▶ **WHAT YOU HAVE TO DO**
Every line below from the one with "Углеводы: 244.67 -> 157.02" through the one with "Хлеб пшеничный (Обед): 4.9 -> 2" is to be repeated exactly, with no picture among them.

══ THE INPUT

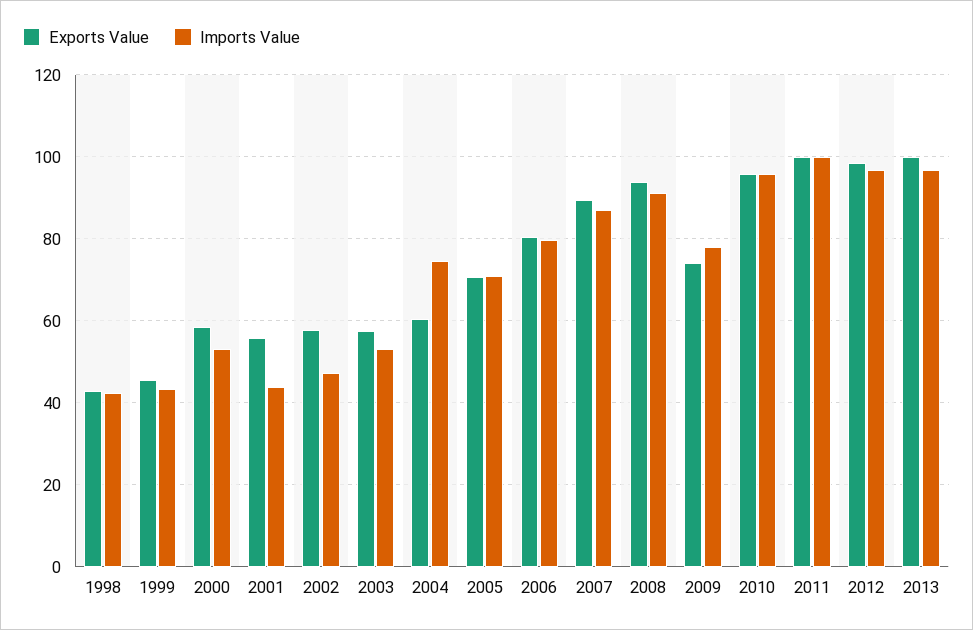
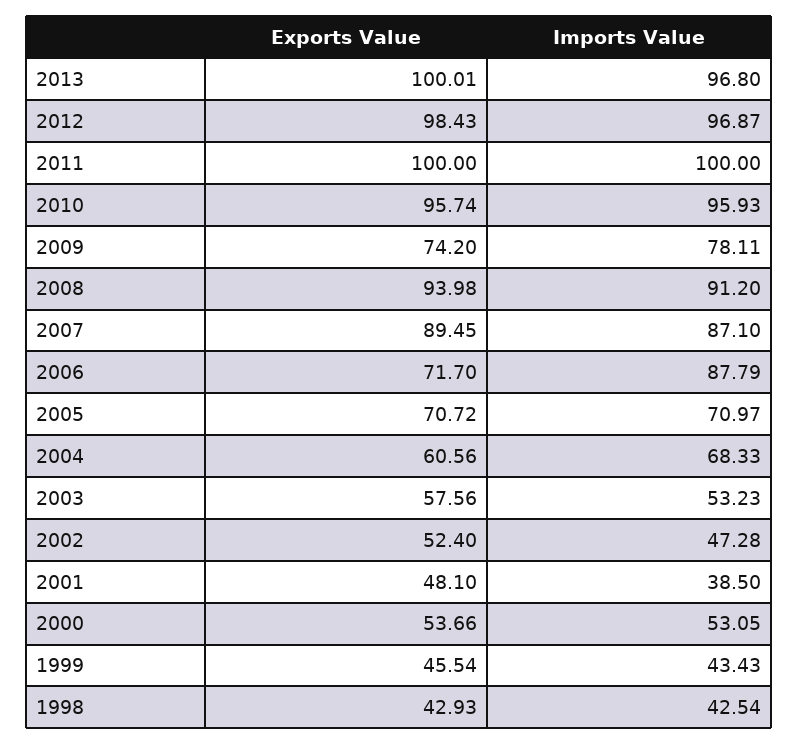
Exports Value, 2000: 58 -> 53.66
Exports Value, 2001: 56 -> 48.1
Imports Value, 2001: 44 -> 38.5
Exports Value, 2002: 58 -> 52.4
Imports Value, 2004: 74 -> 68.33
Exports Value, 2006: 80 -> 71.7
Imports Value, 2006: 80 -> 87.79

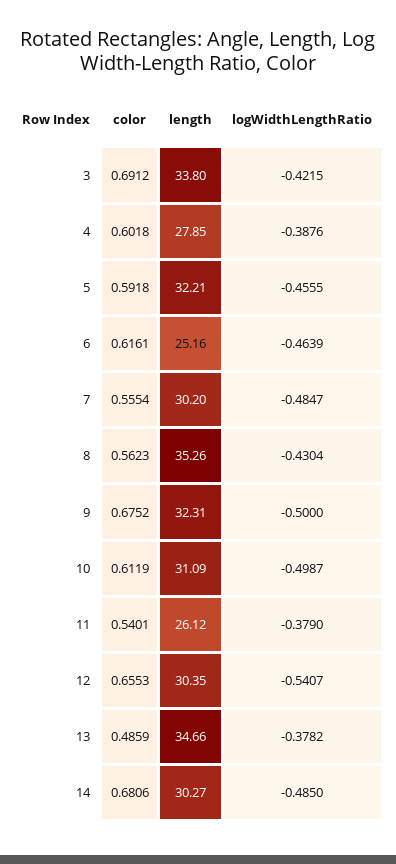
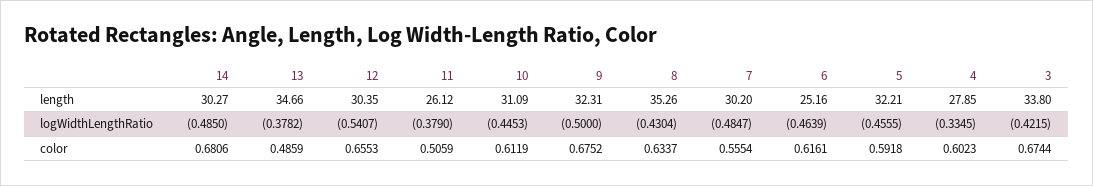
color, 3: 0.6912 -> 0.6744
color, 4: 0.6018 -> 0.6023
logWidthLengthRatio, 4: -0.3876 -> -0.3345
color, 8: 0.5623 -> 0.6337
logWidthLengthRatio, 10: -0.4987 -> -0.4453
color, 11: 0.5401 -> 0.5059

════
══ THE INPUT

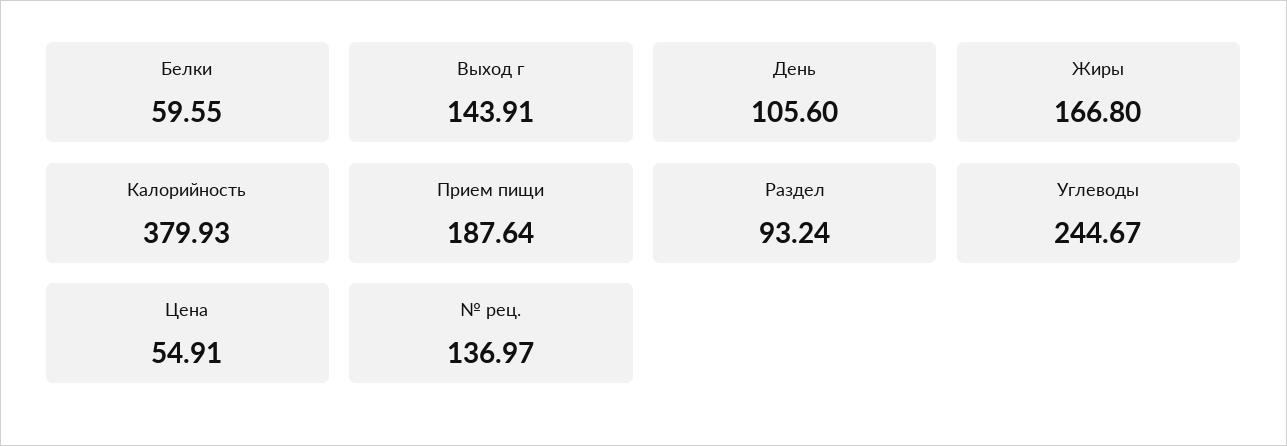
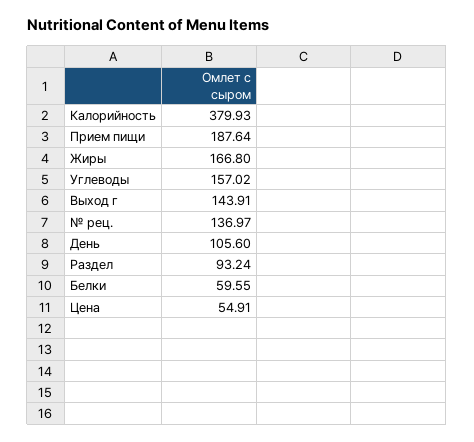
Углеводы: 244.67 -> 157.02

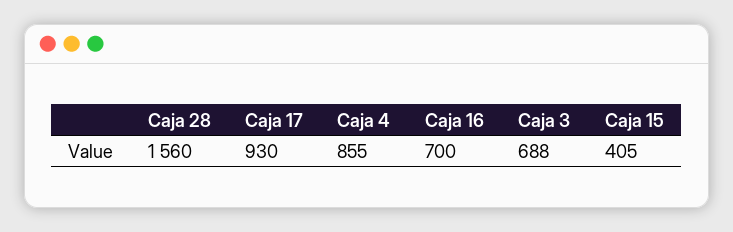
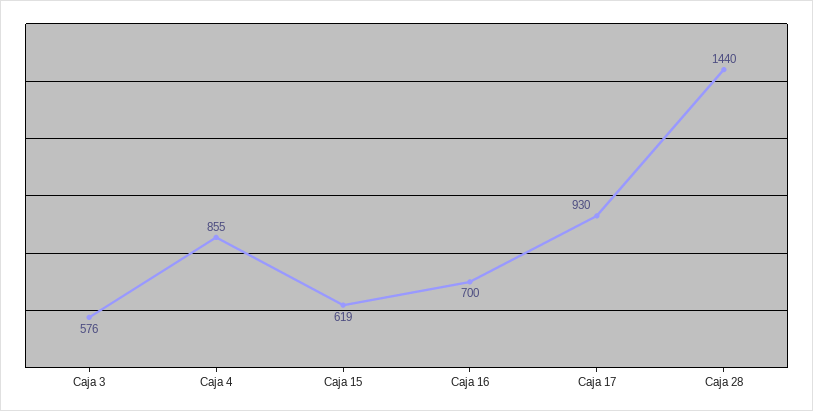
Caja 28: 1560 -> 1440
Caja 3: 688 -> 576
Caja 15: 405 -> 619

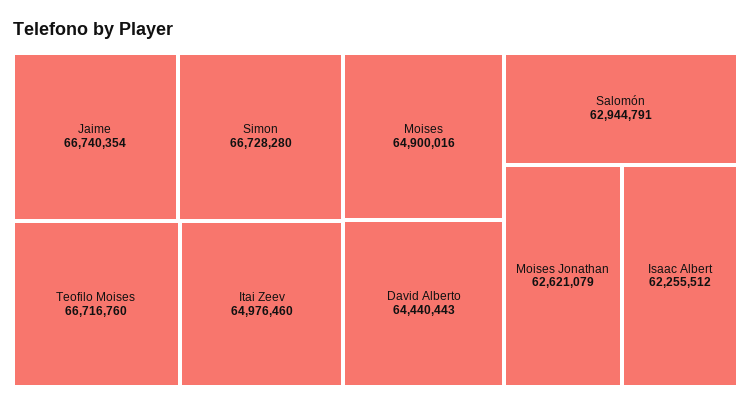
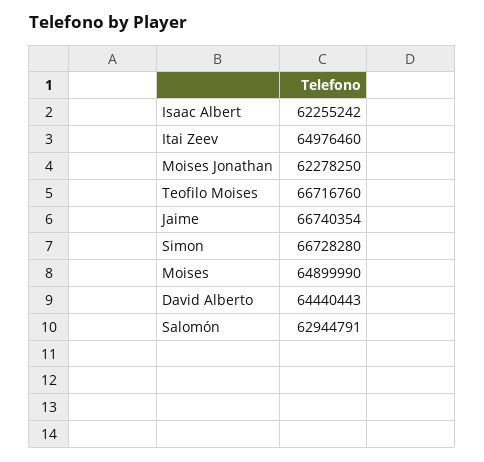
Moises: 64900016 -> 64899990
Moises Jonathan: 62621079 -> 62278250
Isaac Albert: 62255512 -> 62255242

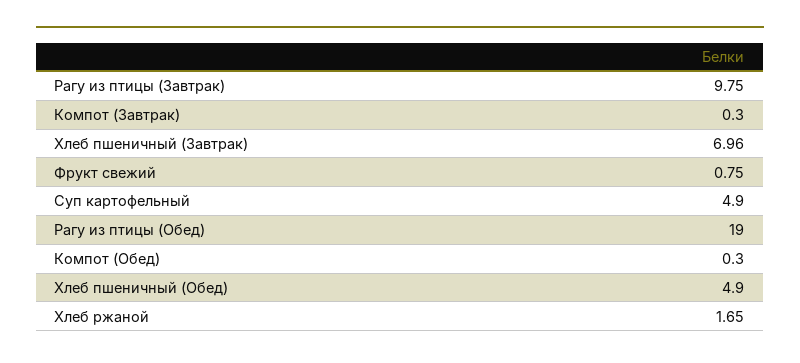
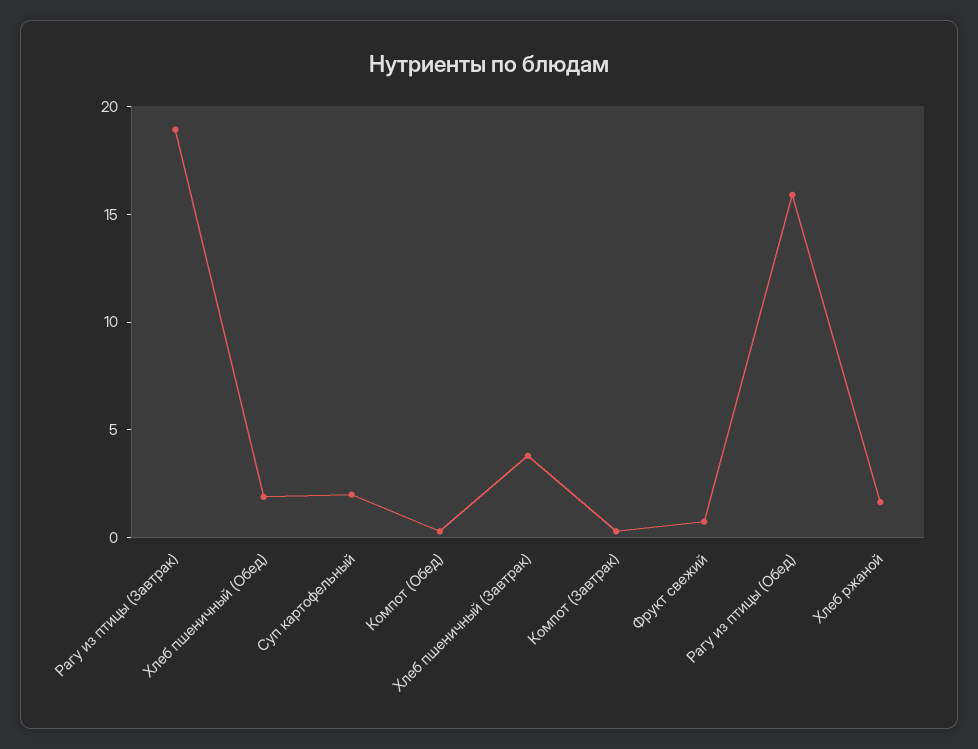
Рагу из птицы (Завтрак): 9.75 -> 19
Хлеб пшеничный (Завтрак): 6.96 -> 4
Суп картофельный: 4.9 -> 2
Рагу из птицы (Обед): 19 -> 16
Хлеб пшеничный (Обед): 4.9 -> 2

════
══ THE INPUT

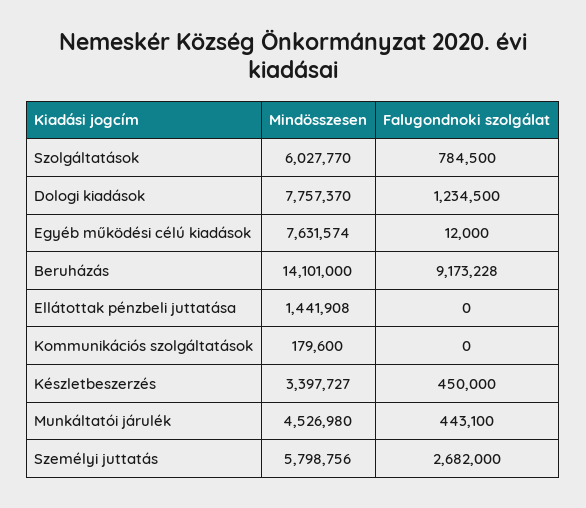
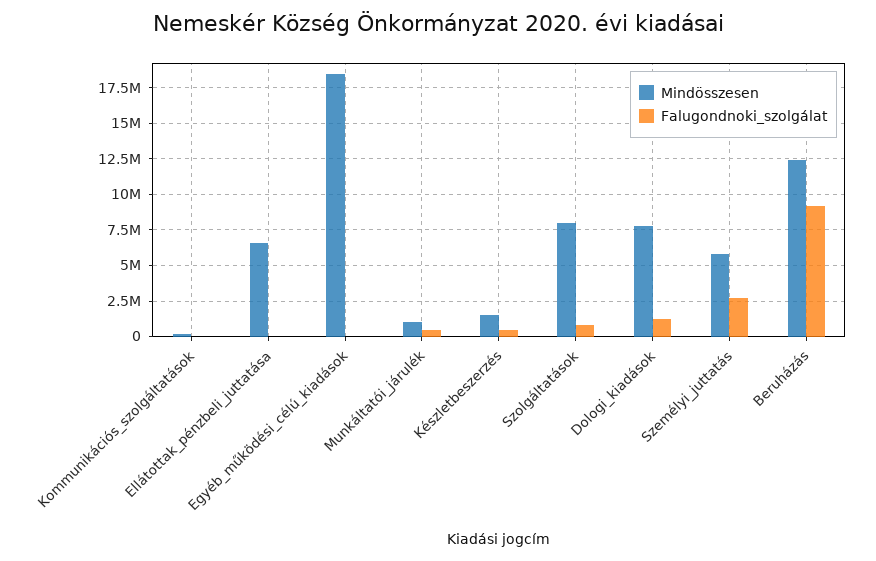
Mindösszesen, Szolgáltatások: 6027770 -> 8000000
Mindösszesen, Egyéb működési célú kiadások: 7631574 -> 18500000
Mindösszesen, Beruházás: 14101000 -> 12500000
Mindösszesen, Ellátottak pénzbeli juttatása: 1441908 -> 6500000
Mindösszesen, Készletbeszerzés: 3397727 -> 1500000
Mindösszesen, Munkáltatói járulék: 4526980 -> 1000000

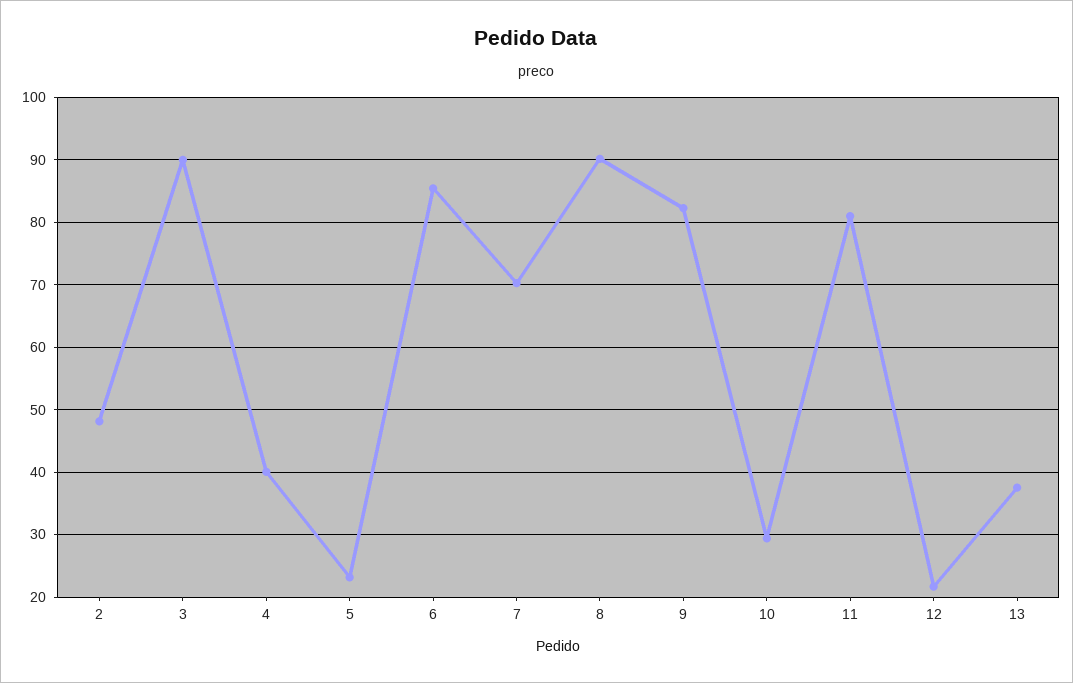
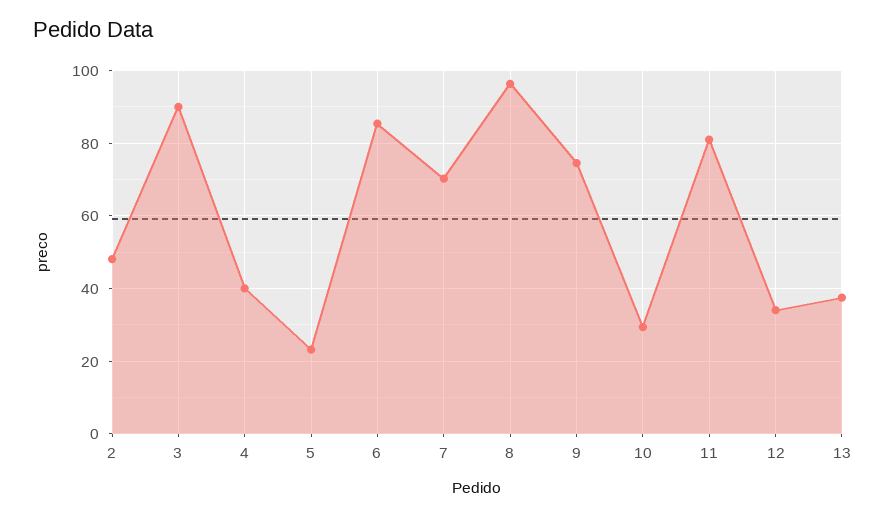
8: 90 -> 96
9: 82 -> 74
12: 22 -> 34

════

▶ **WRITTEN RESPONSE**
Углеводы: 244.67 -> 157.02

Caja 28: 1560 -> 1440
Caja 3: 688 -> 576
Caja 15: 405 -> 619

Moises: 64900016 -> 64899990
Moises Jonathan: 62621079 -> 62278250
Isaac Albert: 62255512 -> 62255242

Рагу из птицы (Завтрак): 9.75 -> 19
Хлеб пшеничный (Завтрак): 6.96 -> 4
Суп картофельный: 4.9 -> 2
Рагу из птицы (Обед): 19 -> 16
Хлеб пшеничный (Обед): 4.9 -> 2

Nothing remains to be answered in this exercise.